Álvaro Solona, medievalista de la Universidad de Oviedo, muestra un cartel vinculado al Camino del Salvador
Álvaro Solona, medievalista de la Universidad de Oviedo, muestra un cartel vinculado al Camino del Salvador

El profesor Álvaro Solano detalla los souvenirs, los carteles y las tácticas que la Iglesia utilizaba para captar peregrinos

02 may 2018 . Actualizado a las 05:00 h.

Una fuerte tormenta arrastró un barco que surcaba el Cantábrico al puerto de Avilés. A bordo viajaban unos peregrinos ingleses que pretendían visitar Tierra Santa con dos escalas previas, para ver la tumba del apóstol Santiago y las reliquias de Oviedo. El cuaderno de viaje de aquellos hombres en el siglo XII revela que Asturias era una tierra maravillosa repleta de bosques y bestias para cazar pero con un hándicap importante, «unos habitantes horribles». Bromea Álvaro Solano, medievalista de la Universidad de Oviedo, que este apunte puede equivaler «a una reseñar de Tripadvisor actual». No es el único diario que relata los hándicaps asturianos. Cuatro siglos después un italiano aterrizaba en medio de una tormenta terrible en la colegiata de Santa Arbás, en Pola de Lena, cuando decidió abandonar la ruta francesa para alcanzar Oviedo. A la mañana siguiente, le sorprendió un maravilloso amanecer despejado. Describe así en su cuaderno lo bella que es la tierra que pisa pero también su dureza (meteorológica).

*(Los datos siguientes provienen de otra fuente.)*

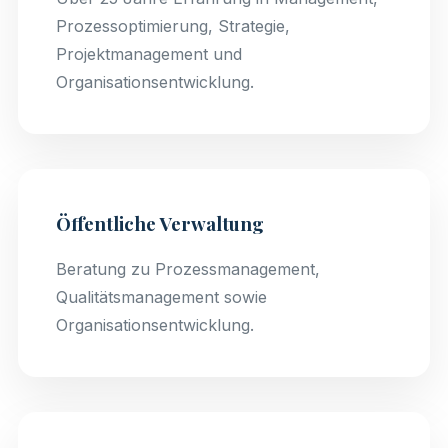
Prozessoptimierung, Strategie,
Projektmanagement und
Organisationsentwicklung.
Öffentliche Verwaltung
Beratung zu Prozessmanagement,
Qualitätsmanagement sowie
Organisationsentwicklung.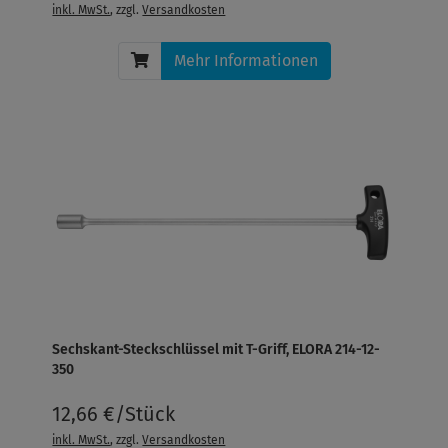
inkl. MwSt.
, zzgl.
Versandkosten
Mehr Informationen
Sechskant-Steckschlüssel mit T-Griff, ELORA 214-12-
350
12,66 €/Stück
inkl. MwSt.
, zzgl.
Versandkosten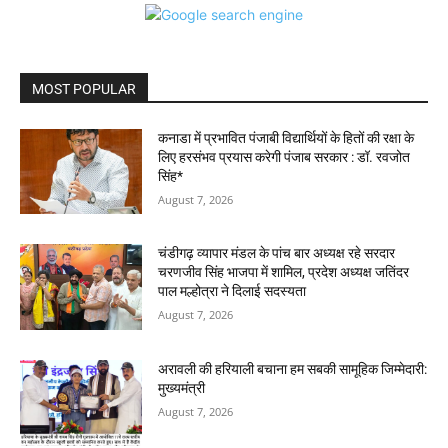
MOST POPULAR
कनाडा में प्रभावित पंजाबी विद्यार्थियों के हितों की रक्षा के
लिए हरसंभव प्रयास करेगी पंजाब सरकार : डॉ. रवजोत
सिंह*
August 7, 2026
चंडीगढ़ व्यापार मंडल के पांच बार अध्यक्ष रहे सरदार
चरणजीव सिंह भाजपा में शामिल, प्रदेश अध्यक्ष जतिंदर
पाल मल्होत्रा ने दिलाई सदस्यता
August 7, 2026
अरावली की हरियाली बचाना हम सबकी सामूहिक जिम्मेदारी:
मुख्यमंत्री
August 7, 2026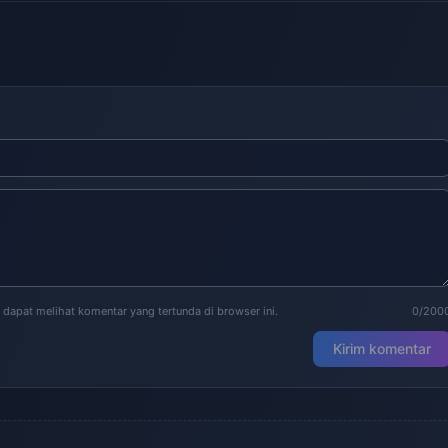
 dapat melihat komentar yang tertunda di browser ini.
0/200
Kirim komentar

Estos son solo dos de los ejemplos que Álvaro Solano expondrá en una charla en la Cámara de Comercio de Oviedo para sostener que el Camino de Santiago es una empresa turística de éxito desde la Edad Media. Empresa, como bien explica, en el doble significado del término: como una hazaña para los peregrinos que en aquellas condiciones emprendían la ruta y también por su rendimiento económico. Ya existía incluso la publicidad. Hay constancia documental de que en 1460 se contrataba a voceros para que animasen por las villas a sus vecinos a visitar las reliquias de Oviedo. Cuenta con reproducciones de carteles de 1464, en el que se relataban las indulgencias que conseguirían los peregrinos. El Obispado en el siglo XV también regalaba suvenirs. Encargaba a los orfebres enseñas que entregaba a los que llegaban a la Catedral. Incluso distribuían buletas, que eran documentos que certificaban que habían cumplido con su peregrinación, tal y como ahora Santiago entrega las compostelas. Había ya hospitales que gestionaban las congregaciones, gratuitos para los caminantes, y albergues en lo que hoy se denomina la calle del Águila en Oviedo, que por entonces era Gascona, y en la calle Schulz,.

Solano demostrará en la mesa redonda de la Cámara de Comercio que el turismo ya fue una fuente importante de ingresos y de configuración urbana y social en la época medieval en el Principado. Junto a este medievalista, se sentará alguien que hablará de presente. Julio Bobes, empresario y presidente de la Asociación de Turismo Activo y Albergues (Ataya) y del Cluster de Turismo Rural del Principado, contará experiencias actual para la promoción y los servicios, que recogen un testigo con nueve siglos de historia. La actividad lleva por título El Camino de Santiago como generador de negocio a su paso por Asturias y se celebrará mañana, jueves, a las siete de la tarde.